### What is required:
Give back the full listing, character for character, with no pictures.
—————
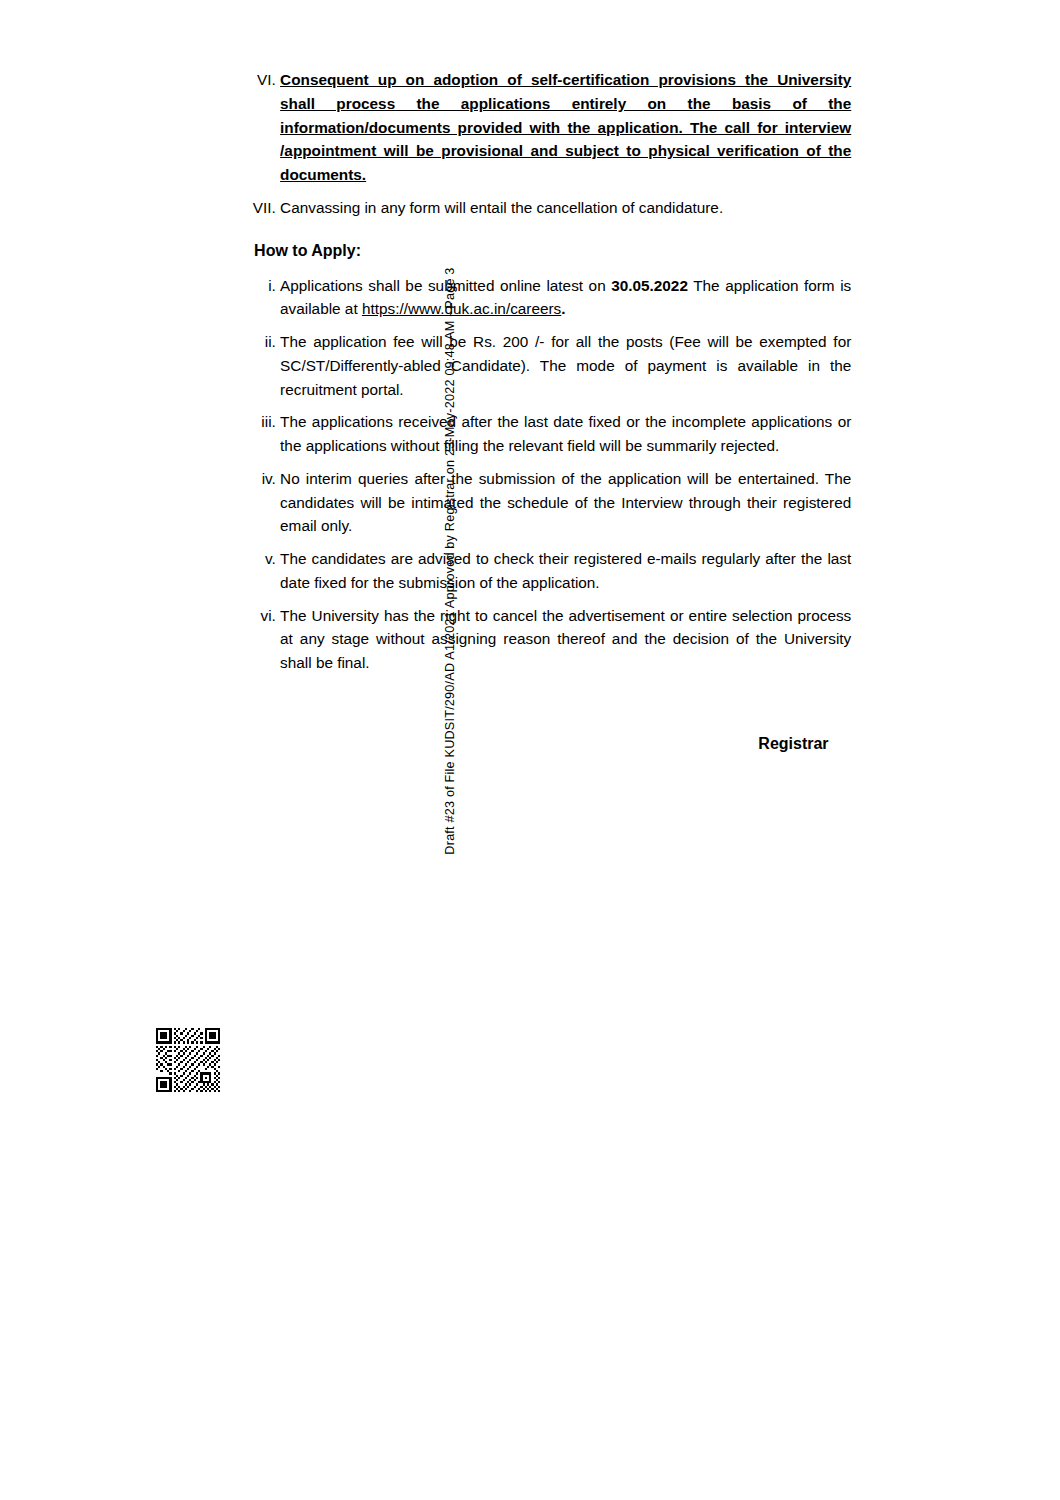Draft #23 of File KUDSIT/290/AD A1/2021 Approved by Registrar on 23-May-2022 09:48 AM - Page 3
Consequent up on adoption of self-certification provisions the University shall process the applications entirely on the basis of the information/documents provided with the application. The call for interview /appointment will be provisional and subject to physical verification of the documents.
Canvassing in any form will entail the cancellation of candidature.
How to Apply:
Applications shall be submitted online latest on 30.05.2022 The application form is available at https://www.duk.ac.in/careers.
The application fee will be Rs. 200 /- for all the posts (Fee will be exempted for SC/ST/Differently-abled Candidate). The mode of payment is available in the recruitment portal.
The applications received after the last date fixed or the incomplete applications or the applications without filling the relevant field will be summarily rejected.
No interim queries after the submission of the application will be entertained. The candidates will be intimated the schedule of the Interview through their registered email only.
The candidates are advised to check their registered e-mails regularly after the last date fixed for the submission of the application.
The University has the right to cancel the advertisement or entire selection process at any stage without assigning reason thereof and the decision of the University shall be final.
Registrar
—————
### Expected answer:
Draft #23 of File KUDSIT/290/AD A1/2021 Approved by Registrar on 23-May-2022 09:48 AM - Page 3
Consequent up on adoption of self-certification provisions the University shall process the applications entirely on the basis of the information/documents provided with the application. The call for interview /appointment will be provisional and subject to physical verification of the documents.
Canvassing in any form will entail the cancellation of candidature.
How to Apply:
Applications shall be submitted online latest on 30.05.2022 The application form is available at https://www.duk.ac.in/careers.
The application fee will be Rs. 200 /- for all the posts (Fee will be exempted for SC/ST/Differently-abled Candidate). The mode of payment is available in the recruitment portal.
The applications received after the last date fixed or the incomplete applications or the applications without filling the relevant field will be summarily rejected.
No interim queries after the submission of the application will be entertained. The candidates will be intimated the schedule of the Interview through their registered email only.
The candidates are advised to check their registered e-mails regularly after the last date fixed for the submission of the application.
The University has the right to cancel the advertisement or entire selection process at any stage without assigning reason thereof and the decision of the University shall be final.
Registrar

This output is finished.